=== 提供文章 ===
苦境メルカリ、「日本ユーザー」「米売上高」初の減少 決算と方針を解説
メルカリ

大胆な投資でトップラインの拡大を続けてきたメルカリの成長が鈍化している。地盤の日本で直近の利用者数が減少し、頼みの米国も減収に転じた。

全体規模の拡大は続くが、2022年6月期の最終損益は再び赤字を計上。成長性や収益化への不安から、時価総額は前の期のピークから3分の1まで下がった。

山田進太郎CEOは「世界的なマーケットプレイスをつくる」という大目標の下、日米以外の国でも成長機会を探る姿勢を改めて強調している。決算から、メルカリの今と成長方針をひもとく。

従業員1人の生産性、600万円増

8日発表した2022年6月期の本決算は、売上高が前年比39%増の1470億円。業績を公表している7年前から、高い成長率で過去最高値の更新を続ける。2018年のIPO後の4年間では、約4倍の規模に育った。

国内フリマアプリの「メルカリJP」事業が13%増の850億円と全体の6割を占める。スマホ決済の「メルペイ」も40%増の242億円となり、2大事業の順調な伸びが成長をけん引している。

特にメルペイは、自社フリマ以外での決済による収入が急拡大。65%増の144億円とメルペイ売上高の60%を占め、占有率は前の期から10ポイント上昇した。iD決済対応店で使える利便性の高さもあり、利用者は1345万人になった。

全体規模の広がりを背景に、労働生産性も高まっている。「高い技術力への投資が長期の成長を支える」(山田CEO)とエンジニアを中心に積極採用を続け、6月末の従業員数は2209人と2021年6月末から約500人増えた。

従業員1人あたり売上高は6656万円で、前の期(6050万円)から600万円増えた。山田CEOは「ボーダーレスな組織構築に継続して取り組む」と述べ、6月下旬にはインドで開発拠点を設立。グローバルで採用拡大も続ける意向だ。

=== 作業指示 ===
a. メルカリの決算記事に出てくる「億円」単位の金額を、登場順にすべて書き出すこと。
b. メルカリの決算記事の「8日発表した2022年6月期」から「ルで採用拡大も続ける意向だ。」までを、一字も変えずに書き写すこと。
この文章の内容だけをもとに取り組んでください。

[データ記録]
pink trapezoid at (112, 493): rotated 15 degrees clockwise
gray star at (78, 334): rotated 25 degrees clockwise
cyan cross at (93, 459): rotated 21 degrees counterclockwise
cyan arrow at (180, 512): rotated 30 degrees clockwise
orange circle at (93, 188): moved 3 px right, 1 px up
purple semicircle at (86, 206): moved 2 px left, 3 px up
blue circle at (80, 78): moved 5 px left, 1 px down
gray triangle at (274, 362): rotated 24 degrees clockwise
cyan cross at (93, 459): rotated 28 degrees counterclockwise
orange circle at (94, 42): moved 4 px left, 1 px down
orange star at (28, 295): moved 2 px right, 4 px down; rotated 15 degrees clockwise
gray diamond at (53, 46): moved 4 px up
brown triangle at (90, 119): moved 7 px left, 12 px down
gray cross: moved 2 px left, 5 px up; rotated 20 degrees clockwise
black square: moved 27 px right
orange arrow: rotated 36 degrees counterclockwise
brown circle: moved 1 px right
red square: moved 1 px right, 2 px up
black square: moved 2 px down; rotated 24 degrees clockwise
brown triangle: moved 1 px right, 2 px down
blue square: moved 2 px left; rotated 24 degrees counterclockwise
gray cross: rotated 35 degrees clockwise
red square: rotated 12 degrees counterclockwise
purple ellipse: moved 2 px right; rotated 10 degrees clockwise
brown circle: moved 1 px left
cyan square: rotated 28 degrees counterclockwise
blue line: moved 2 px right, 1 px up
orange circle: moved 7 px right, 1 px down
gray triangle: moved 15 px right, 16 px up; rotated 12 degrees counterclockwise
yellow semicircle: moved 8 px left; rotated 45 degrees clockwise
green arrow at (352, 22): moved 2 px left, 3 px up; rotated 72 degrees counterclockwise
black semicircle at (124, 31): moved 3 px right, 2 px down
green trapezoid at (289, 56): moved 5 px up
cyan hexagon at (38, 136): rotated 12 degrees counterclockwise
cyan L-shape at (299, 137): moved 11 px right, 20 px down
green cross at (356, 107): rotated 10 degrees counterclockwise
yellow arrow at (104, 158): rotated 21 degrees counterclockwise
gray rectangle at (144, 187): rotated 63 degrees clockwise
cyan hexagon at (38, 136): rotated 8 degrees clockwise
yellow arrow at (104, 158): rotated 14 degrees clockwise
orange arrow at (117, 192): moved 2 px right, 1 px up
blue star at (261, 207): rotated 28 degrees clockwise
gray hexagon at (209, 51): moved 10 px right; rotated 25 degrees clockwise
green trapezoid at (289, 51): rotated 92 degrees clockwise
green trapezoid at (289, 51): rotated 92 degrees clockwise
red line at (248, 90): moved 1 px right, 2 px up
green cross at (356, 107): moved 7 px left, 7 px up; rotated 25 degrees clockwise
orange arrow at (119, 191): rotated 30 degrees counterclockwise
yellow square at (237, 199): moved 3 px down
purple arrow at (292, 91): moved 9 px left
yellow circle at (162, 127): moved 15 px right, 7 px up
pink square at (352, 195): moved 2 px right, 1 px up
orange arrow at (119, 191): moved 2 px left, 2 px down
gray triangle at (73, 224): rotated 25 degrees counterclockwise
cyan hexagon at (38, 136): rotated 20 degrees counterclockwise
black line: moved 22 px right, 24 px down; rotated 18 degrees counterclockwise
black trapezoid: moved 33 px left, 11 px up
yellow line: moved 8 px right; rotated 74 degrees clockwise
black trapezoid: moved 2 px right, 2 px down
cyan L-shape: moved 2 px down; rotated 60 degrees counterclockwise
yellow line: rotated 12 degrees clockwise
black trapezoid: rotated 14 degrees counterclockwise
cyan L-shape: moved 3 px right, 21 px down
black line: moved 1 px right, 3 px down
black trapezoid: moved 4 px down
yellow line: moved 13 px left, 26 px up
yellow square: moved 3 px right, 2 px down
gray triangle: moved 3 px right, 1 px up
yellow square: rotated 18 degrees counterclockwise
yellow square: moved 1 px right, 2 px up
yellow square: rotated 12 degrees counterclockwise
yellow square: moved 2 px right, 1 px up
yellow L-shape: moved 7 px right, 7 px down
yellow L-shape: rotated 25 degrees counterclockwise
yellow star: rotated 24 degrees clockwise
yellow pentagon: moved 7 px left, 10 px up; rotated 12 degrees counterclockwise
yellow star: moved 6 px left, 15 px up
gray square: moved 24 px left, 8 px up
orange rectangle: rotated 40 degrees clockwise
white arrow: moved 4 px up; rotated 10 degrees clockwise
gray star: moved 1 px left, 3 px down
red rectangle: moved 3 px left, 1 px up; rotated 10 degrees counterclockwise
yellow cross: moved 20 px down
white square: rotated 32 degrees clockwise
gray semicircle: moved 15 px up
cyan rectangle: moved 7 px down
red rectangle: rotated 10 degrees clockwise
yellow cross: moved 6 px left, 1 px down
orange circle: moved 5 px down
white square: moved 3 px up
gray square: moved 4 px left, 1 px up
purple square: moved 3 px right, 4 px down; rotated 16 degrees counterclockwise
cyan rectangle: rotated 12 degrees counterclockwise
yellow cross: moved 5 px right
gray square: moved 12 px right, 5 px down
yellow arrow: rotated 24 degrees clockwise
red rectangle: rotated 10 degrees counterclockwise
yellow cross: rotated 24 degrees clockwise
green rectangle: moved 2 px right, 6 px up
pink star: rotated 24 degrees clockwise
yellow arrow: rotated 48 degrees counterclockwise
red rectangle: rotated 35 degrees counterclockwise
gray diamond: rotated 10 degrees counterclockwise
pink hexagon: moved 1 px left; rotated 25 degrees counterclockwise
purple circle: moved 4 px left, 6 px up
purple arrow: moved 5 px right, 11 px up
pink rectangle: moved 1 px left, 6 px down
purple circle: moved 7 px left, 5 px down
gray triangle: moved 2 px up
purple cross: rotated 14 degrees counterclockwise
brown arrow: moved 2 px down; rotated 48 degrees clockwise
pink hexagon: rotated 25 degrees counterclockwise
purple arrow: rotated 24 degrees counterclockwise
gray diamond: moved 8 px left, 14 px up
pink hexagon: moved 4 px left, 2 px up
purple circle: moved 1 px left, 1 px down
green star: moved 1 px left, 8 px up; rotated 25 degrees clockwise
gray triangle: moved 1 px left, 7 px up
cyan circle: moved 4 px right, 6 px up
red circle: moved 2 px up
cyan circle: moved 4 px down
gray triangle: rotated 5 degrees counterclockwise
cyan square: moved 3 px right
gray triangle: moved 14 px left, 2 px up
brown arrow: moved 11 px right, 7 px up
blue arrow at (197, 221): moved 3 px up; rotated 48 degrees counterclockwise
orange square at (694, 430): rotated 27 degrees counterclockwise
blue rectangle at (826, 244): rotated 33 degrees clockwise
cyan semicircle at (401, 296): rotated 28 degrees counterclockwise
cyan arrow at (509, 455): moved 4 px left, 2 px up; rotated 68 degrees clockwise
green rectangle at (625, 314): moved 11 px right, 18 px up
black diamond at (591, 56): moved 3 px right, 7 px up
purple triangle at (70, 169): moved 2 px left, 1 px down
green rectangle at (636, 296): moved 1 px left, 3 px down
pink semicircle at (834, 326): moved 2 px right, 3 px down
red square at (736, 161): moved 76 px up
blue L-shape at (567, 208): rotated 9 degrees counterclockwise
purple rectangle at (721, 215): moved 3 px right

=== 解答一覧 ===
a. 1470億円、850億円、242億円、144億円

b.
8日発表した2022年6月期の本決算は、売上高が前年比39%増の1470億円。業績を公表している7年前から、高い成長率で過去最高値の更新を続ける。2018年のIPO後の4年間では、約4倍の規模に育った。

国内フリマアプリの「メルカリJP」事業が13%増の850億円と全体の6割を占める。スマホ決済の「メルペイ」も40%増の242億円となり、2大事業の順調な伸びが成長をけん引している。

特にメルペイは、自社フリマ以外での決済による収入が急拡大。65%増の144億円とメルペイ売上高の60%を占め、占有率は前の期から10ポイント上昇した。iD決済対応店で使える利便性の高さもあり、利用者は1345万人になった。

全体規模の広がりを背景に、労働生産性も高まっている。「高い技術力への投資が長期の成長を支える」(山田CEO)とエンジニアを中心に積極採用を続け、6月末の従業員数は2209人と2021年6月末から約500人増えた。

従業員1人あたり売上高は6656万円で、前の期(6050万円)から600万円増えた。山田CEOは「ボーダーレスな組織構築に継続して取り組む」と述べ、6月下旬にはインドで開発拠点を設立。グローバルで採用拡大も続ける意向だ。